Raw records
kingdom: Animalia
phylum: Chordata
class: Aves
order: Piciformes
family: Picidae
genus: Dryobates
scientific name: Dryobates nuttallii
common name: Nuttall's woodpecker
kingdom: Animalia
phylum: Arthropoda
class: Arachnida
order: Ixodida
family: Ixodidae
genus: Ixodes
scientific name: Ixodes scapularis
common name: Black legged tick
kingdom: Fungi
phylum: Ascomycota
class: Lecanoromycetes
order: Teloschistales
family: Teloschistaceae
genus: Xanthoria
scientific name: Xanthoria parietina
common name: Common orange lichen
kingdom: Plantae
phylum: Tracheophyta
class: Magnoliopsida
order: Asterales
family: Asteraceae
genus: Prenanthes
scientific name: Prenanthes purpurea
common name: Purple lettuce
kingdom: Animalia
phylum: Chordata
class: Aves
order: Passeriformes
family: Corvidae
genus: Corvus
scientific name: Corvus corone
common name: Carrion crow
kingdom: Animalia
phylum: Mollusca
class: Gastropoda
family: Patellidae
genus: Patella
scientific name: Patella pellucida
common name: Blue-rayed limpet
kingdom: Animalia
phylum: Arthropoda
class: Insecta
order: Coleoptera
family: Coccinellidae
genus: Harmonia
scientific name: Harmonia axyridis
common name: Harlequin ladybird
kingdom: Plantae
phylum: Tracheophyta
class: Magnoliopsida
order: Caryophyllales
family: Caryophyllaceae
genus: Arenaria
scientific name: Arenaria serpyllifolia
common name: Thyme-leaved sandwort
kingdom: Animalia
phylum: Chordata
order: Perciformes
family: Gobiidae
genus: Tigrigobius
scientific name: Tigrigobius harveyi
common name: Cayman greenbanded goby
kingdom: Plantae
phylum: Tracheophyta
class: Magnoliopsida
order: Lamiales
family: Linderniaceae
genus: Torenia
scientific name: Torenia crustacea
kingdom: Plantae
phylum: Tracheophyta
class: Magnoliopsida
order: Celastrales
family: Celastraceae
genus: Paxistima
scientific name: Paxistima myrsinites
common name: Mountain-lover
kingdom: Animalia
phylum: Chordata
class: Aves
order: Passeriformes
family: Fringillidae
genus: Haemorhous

◆ **Challenge**: Extract the lines of the records above so they match character for character, covering all of the records.

◆ **Solution for this task**:
kingdom: Animalia
phylum: Chordata
class: Aves
order: Piciformes
family: Picidae
genus: Dryobates
scientific name: Dryobates nuttallii
common name: Nuttall's woodpecker
kingdom: Animalia
phylum: Arthropoda
class: Arachnida
order: Ixodida
family: Ixodidae
genus: Ixodes
scientific name: Ixodes scapularis
common name: Black legged tick
kingdom: Fungi
phylum: Ascomycota
class: Lecanoromycetes
order: Teloschistales
family: Teloschistaceae
genus: Xanthoria
scientific name: Xanthoria parietina
common name: Common orange lichen
kingdom: Plantae
phylum: Tracheophyta
class: Magnoliopsida
order: Asterales
family: Asteraceae
genus: Prenanthes
scientific name: Prenanthes purpurea
common name: Purple lettuce
kingdom: Animalia
phylum: Chordata
class: Aves
order: Passeriformes
family: Corvidae
genus: Corvus
scientific name: Corvus corone
common name: Carrion crow
kingdom: Animalia
phylum: Mollusca
class: Gastropoda
family: Patellidae
genus: Patella
scientific name: Patella pellucida
common name: Blue-rayed limpet
kingdom: Animalia
phylum: Arthropoda
class: Insecta
order: Coleoptera
family: Coccinellidae
genus: Harmonia
scientific name: Harmonia axyridis
common name: Harlequin ladybird
kingdom: Plantae
phylum: Tracheophyta
class: Magnoliopsida
order: Caryophyllales
family: Caryophyllaceae
genus: Arenaria
scientific name: Arenaria serpyllifolia
common name: Thyme-leaved sandwort
kingdom: Animalia
phylum: Chordata
order: Perciformes
family: Gobiidae
genus: Tigrigobius
scientific name: Tigrigobius harveyi
common name: Cayman greenbanded goby
kingdom: Plantae
phylum: Tracheophyta
class: Magnoliopsida
order: Lamiales
family: Linderniaceae
genus: Torenia
scientific name: Torenia crustacea
kingdom: Plantae
phylum: Tracheophyta
class: Magnoliopsida
order: Celastrales
family: Celastraceae
genus: Paxistima
scientific name: Paxistima myrsinites
common name: Mountain-lover
kingdom: Animalia
phylum: Chordata
class: Aves
order: Passeriformes
family: Fringillidae
genus: Haemorhous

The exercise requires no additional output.